**GIVEN TEXT**
- - -

Tracy George, Jonathan Genzen, and Jenna Rychert

Tracy George, MD, ARUP president and chief scientific officer (left); Jonathan Genzen, MD, PhD, chief medical officer (center); and Jenna Rychert, PhD, medical director of operational informatics and microbial immunology (right), authored a letter to the editor of JAMA that was published on August 2, 2022.

August 3, 2022

Laboratory-developed tests (LDTs), such as the test ARUP Laboratories recently developed to detect orthopoxviruses, including monkeypox, are essential to patient care and the ever-evolving practice of laboratory medicine.

Now more than ever, they are also a topic of debate as Congress considers the Verifying Accurate Leading-edge IVCT Development (VALID) Act of 2021, legislation that would further regulate LDTs, potentially inhibiting clinical labs’ ability to develop innovative tests to meet immediate clinical needs.

ARUP experts are weighing in on the ongoing debate about regulatory authority over LDTs and the impact that perceived regulatory requirements have in test development. In a newly published letter to the editor of JAMA, Jonathan Genzen, MD, PhD, chief medical officer and senior director of government affairs; Jenna Rychert, PhD, medical director of operational informatics and microbial immunology; and Tracy George, MD, president and chief scientific officer, respond to a March 4, 2022, JAMA Viewpoint article and outline the controversies associated with the U.S. Food and Drug Administration’s (FDA’s) claims regarding regulatory authority over LDTs.

George, Genzen, and Rychert note that LDTs were not discussed in Congressional hearings prior to passage of the Medical Device Amendments—the legal framework for FDA authority over medical devices—and LDTs are also not mentioned in the statute itself, nor in any of the laws or regulations that describe Emergency Use Authorization (EUA) requirements.

As noted in their letter, fear of regulatory scrutiny contributed to delays in clinical laboratory test offerings for COVID-19 early in the pandemic, and it may also be contributing to delays in test offerings in the current monkeypox outbreak.

Clinical laboratories serve a critical role in patient care, and regulatory reform efforts such as the VALID Act should not be rushed through Congress without a more detailed public evaluation of the potential negative impact on innovation and clinical care in this essential setting.

- - -

**DATA UNDER STUDY**
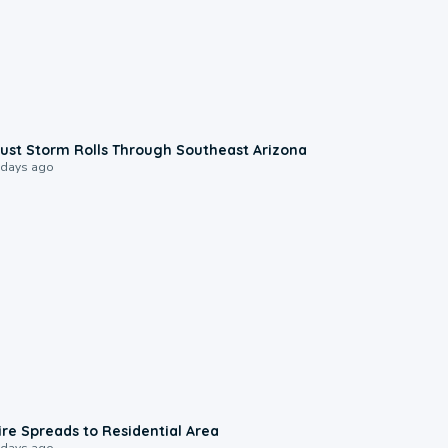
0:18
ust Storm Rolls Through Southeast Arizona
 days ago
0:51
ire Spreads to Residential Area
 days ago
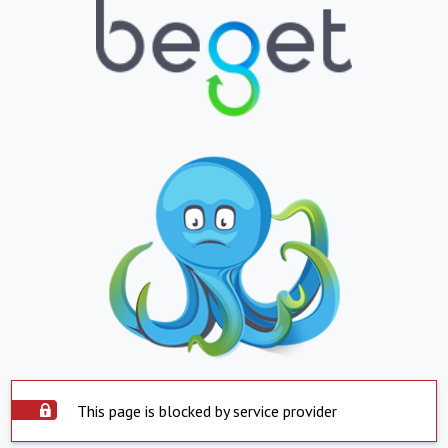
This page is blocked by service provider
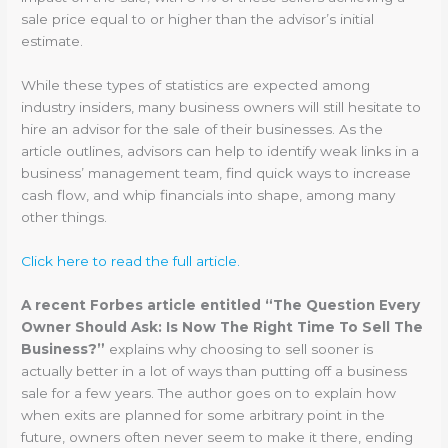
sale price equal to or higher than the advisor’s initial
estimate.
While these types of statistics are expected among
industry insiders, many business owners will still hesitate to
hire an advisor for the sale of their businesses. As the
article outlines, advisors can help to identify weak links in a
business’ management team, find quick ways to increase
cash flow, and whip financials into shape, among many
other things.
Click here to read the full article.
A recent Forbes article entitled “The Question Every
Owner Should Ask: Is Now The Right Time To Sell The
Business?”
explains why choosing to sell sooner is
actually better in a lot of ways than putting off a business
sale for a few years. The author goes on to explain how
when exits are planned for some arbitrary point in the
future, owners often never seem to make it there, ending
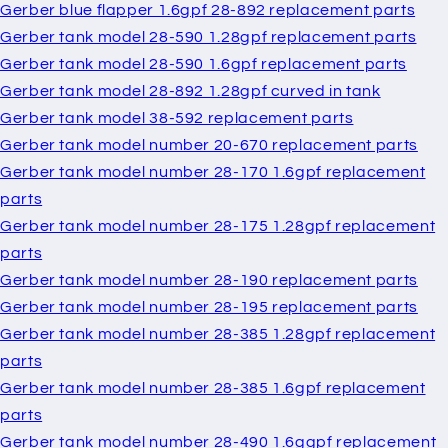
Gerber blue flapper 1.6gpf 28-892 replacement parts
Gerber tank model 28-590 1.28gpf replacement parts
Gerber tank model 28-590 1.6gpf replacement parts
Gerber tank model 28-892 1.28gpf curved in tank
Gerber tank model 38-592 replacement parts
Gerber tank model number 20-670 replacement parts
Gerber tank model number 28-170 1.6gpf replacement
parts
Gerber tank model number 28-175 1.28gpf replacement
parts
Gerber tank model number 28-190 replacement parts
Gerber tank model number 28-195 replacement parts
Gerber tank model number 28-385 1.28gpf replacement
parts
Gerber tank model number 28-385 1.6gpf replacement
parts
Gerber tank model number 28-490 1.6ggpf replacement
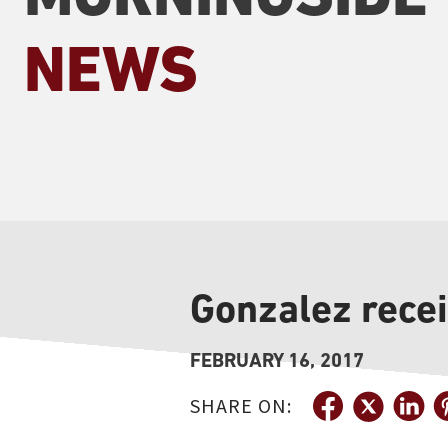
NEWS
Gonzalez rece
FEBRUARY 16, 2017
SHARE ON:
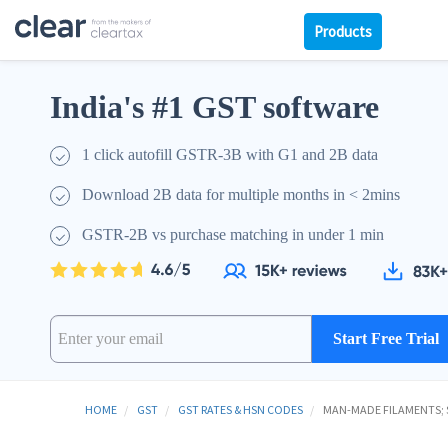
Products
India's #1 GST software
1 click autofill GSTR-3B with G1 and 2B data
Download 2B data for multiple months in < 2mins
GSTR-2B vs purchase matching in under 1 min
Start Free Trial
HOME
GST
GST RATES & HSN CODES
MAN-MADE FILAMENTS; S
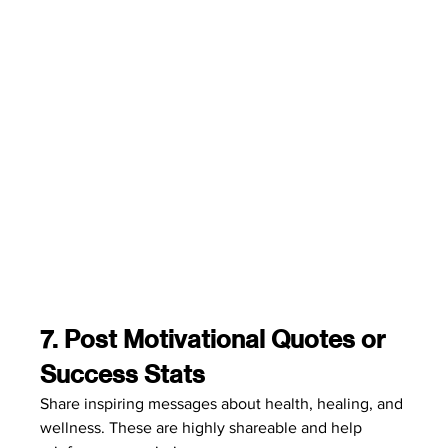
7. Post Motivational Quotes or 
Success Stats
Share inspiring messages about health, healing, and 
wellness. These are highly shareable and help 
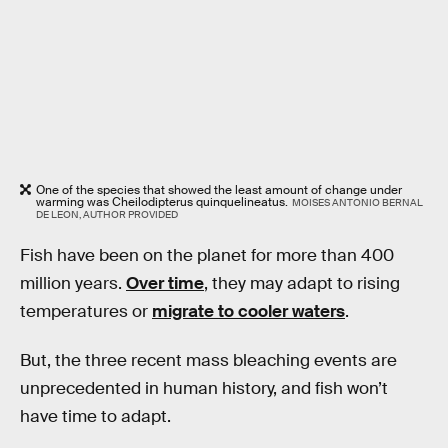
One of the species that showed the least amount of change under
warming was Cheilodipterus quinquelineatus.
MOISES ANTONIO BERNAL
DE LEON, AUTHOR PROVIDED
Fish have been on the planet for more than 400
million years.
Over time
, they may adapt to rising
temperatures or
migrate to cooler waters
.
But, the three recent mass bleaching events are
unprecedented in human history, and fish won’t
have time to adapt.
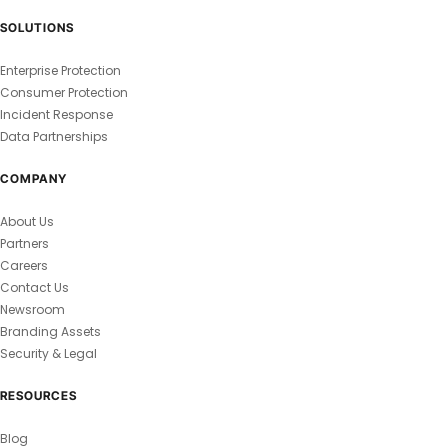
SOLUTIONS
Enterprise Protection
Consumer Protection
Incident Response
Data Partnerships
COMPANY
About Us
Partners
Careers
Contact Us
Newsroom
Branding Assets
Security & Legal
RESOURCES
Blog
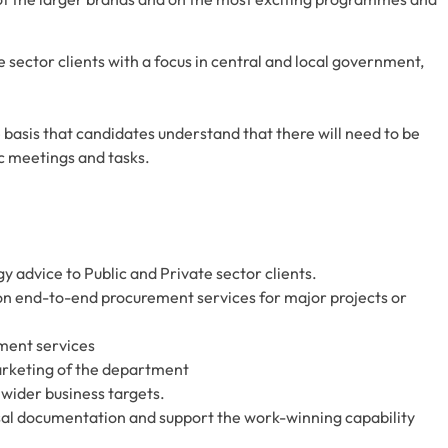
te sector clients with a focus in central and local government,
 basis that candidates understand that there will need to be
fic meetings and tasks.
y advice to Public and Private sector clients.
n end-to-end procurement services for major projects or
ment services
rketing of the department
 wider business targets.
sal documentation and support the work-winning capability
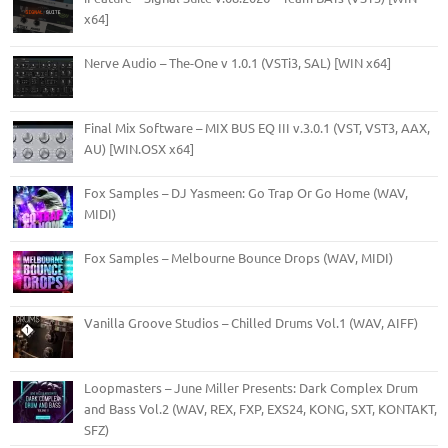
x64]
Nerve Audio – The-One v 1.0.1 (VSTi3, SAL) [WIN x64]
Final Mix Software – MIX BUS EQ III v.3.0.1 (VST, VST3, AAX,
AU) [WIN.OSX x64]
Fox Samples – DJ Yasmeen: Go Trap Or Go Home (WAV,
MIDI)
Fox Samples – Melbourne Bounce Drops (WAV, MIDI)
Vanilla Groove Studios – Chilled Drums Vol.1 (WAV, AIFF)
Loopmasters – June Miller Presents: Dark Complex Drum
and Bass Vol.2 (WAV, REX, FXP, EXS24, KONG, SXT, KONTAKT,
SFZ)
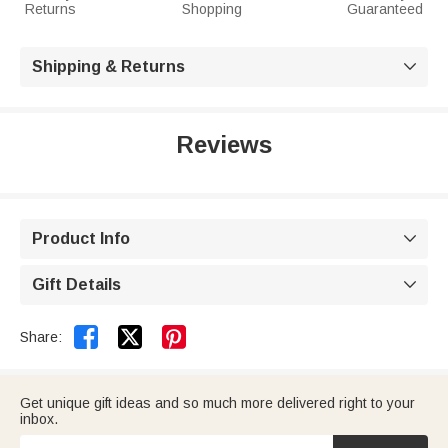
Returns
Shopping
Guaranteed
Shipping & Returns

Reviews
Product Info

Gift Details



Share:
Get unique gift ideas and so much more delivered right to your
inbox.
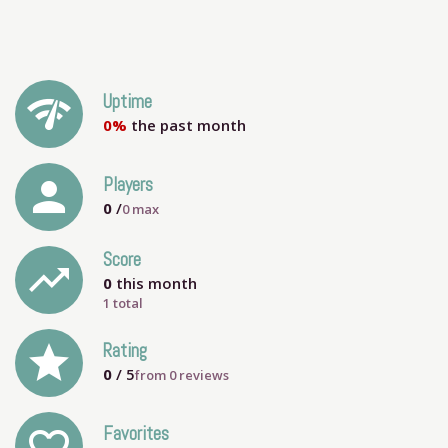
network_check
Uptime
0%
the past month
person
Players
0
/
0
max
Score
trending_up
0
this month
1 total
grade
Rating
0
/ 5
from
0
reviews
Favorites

- - -

**EXERCISE OBJECTIVE**
In the article on laboratory-developed tests above, copy word for word the passage that starts at "August 3, 2022" and ends at "of laboratory medicine.".

**SOLVED EXERCISE**
August 3, 2022

Laboratory-developed tests (LDTs), such as the test ARUP Laboratories recently developed to detect orthopoxviruses, including monkeypox, are essential to patient care and the ever-evolving practice of laboratory medicine.